Regional journalism conference says traditional media has to adapt to a digital world

A decline in traditional media is being witnessed globally because of the availability of a wide range of digital media.

An immediate impact of such a change is the massive job losses suffered by journalists all over the world.

A three-day conference on Future Organizing and Transforming Trade Union Workshop organized by International Federation of Journalists (IFJ), in Kathmandu, raised concerns on how the digital media is taking over traditional media.

Deputy General Secretary, IFJ, Jeremy Dear, said South Asia has the lowest penetration of digital newsrooms, and yet Facebook and Twitter are still bigger news distribution platforms than the print media.

He said online news is the primary source of news for almost 60 percent of 18-24 year olds compared to 16 percent for print media, and the figure is growing at around 5 percent per year in South Asia. 52 percent of the users prefer to use WhatsApp and Facebook as their major news source.

Across Asia, consumers now spend more time accessing news and media online than on TV, radio and print combined, said Jeremy Dear.

He said the number of journalists working in digital publishing has tripled. In Asia 50 percent of digital media increased staff last year. This will continue to do so, given the ever greater penetration of internet and mobile devices, said Jeremy.

India is one of the world’s largest newspaper markets but that is changing, as per India Digital News Report 2019 states, “The future of Indian news is mobile-first and platform dominated.” 68 percent of the people consume news via their smartphone.

These changes will happen at different speeds, and in different ways, in different countries but the future is coming, and if we want to remain relevant, we need not to resist the future but to shape it, said IFJ Deputy General Secretary.

“If we claim to represent journalists, we must increasingly open our doors to those working in digital media,” he added.

However, he said, “Supporting digital media does not mean we abandon the fight for jobs in traditional media, that we don’t speak up for all journalists or that we open our doors to every political activists or creative writers who describe themselves as a journalist, but that we recognize if we are to be able to speak for our profession and if we are to be able to exert any collective strength on employers and governments to improve the working lives of journalists, we cannot ignore these changes.”

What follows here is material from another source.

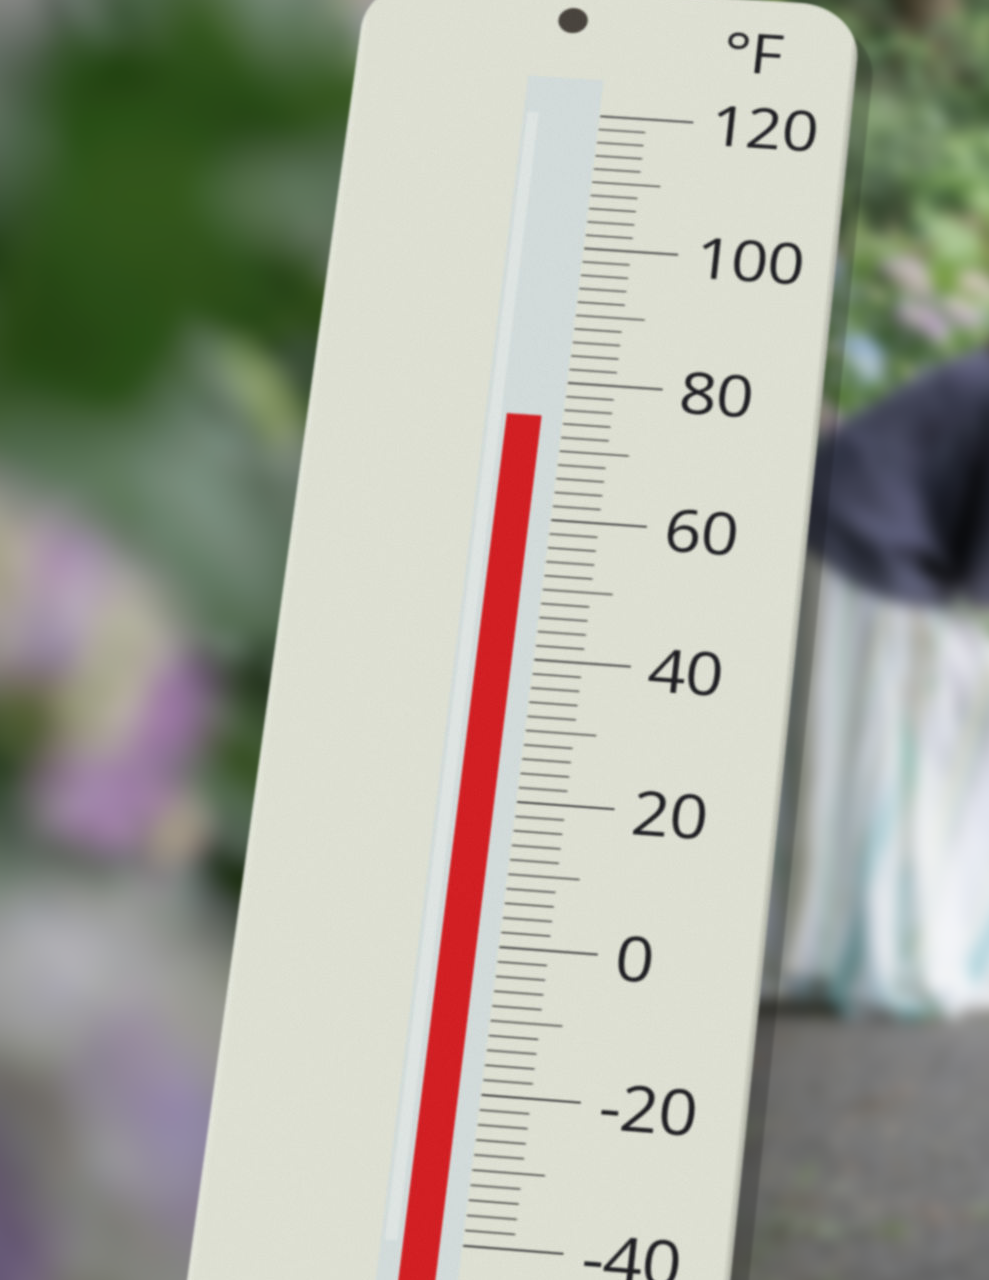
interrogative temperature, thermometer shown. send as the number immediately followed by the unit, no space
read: 75°F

He said in just span of a decade, 25,000 US newspaper journalists have been fired and a third of newspaper jobs have disappeared in just 3 years. Hundreds of titles have closed, and many of those that survive do so with reduced staff and fewer pages.

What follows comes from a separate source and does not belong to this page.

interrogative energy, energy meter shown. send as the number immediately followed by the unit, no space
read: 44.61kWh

Jeremy said the biggest survey, to date, of the conditions of digital journalists showed they worked longer hours, had a bigger workload, were expected to have more skills but received less training, had more health and safety concerns, faced a massive rise in ethical and professional problems, work with smaller budgets and fewer resources and earned lower pay.

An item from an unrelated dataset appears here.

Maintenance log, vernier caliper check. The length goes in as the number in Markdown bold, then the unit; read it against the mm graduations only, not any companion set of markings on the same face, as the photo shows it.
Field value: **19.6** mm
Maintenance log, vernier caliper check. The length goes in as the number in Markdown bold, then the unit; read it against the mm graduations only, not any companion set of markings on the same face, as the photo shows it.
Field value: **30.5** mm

There is an impact on journalism. With fewer journalists and financial pressure to adapt to low advertising rates, papers and digital outlets are incentivized to focus on shorter articles which take less time and money to produce.

Reporters of digital media feel more pressure to write stories that get clicks.

Jeremy said in this economic environment, fake news and sensationalism thrive, local democracy suffers, and time-consuming, in-depth investigative reports which get less traffic and cost more money to produce than lighter fare have become increasingly rare. Why seek the truth when it is more profitable to deliver clicks?

But the changing technology has also opened up new spaces within journalism. Many of the leading investigative news operations across the world are digital publishers, he said.

There are thousands of new jobs being created in the digital economy that involves journalistic skills and editorial decisions but they are rarely recognized as journalism.

IFJ Deputy General Secretary said these areas need more targeted, practical and strategic research to help affiliates explore the new recruiting and organizing opportunities emerging in the digital economy as the paper product declines and disappears.